Jansen v. Equifax Info. Servs., LLC, 2010 U.S. Dist. LEXIS 79760 (D. Or. Aug. 5, 2010)
Facts: Plaintiff brought suit against Equifax and three co-defendants. Plaintiff reached separate confidential agreements with the three co-defendants. Pursuant to an attorney-fee agreement between Plaintiff and her counsel, her attorneys were compensated for their fees and costs from each settlement. As the last remaining defendant, Equifax entered into a settlement agreement that led to the entry of a stipulated judgment against Equifax for $275,000 plus reasonable attorneys’ fees. Plaintiff then filed a motion for award of attorneys’ Fees. Equifax responded with a motion to compel in which it argued that Plaintiff should be required to disclose: (1) the amounts of her settlements with each co-defendant; (2) the amounts that her counsel took from each settlement for attorneys’ fees and costs; (3) her attorneys’ billing records attributable to the other defendants; and (4) the total amount of attorneys’ fees and costs incurred against all defendants. Equifax then argued that Plaintiff’s requested attorneys’ fees should be offset or reduced in light of the attorneys’ fees and costs recovered in the other settlements to avoid double recovery.

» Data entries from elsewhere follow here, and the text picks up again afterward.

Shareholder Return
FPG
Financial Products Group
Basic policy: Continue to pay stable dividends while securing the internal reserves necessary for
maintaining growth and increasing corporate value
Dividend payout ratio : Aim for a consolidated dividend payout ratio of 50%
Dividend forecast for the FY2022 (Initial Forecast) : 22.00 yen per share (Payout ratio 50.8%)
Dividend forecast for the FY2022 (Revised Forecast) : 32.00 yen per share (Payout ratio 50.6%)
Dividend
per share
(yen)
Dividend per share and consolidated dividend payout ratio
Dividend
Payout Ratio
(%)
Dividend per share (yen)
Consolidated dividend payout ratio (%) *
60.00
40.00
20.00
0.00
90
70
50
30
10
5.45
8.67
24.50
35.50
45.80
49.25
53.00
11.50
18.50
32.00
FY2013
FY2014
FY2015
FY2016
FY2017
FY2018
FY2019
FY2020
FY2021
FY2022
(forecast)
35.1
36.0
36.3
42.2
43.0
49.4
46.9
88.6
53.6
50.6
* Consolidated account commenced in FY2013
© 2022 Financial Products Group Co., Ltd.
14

Attorneys’ Fees. The Court held that it was appropriate for Equifax to have access to Plaintiff’s counsel’s records from which he contends he should be compensated for the prosecution of the claim against Equifax. The Court reasoned that access to these documents was necessary to avoid double recovery of attorneys’ fees.
Attorneys’ Fees. The Court denied Equifax’s motion to compel discovery of information of the amounts of the settlements between Plaintiff and the other co-defendants because Equifax failed to cite any authority supporting its contention that these agreements should be disclosed. Further, the Court found no authority for the proposition that the Court should offset Plaintiff’s demand for attorneys’ fees by the amount of attorneys’ fees paid to the co-defendants. However, the Court stated that Equifax may file an amended motion that identifies authority that the Court should take into account the amount of attorneys’ fees and costs that Plaintiff’s counsel has received as a consequence of the settlements. If this authority is produced, then the Court would take the new motion under advisement.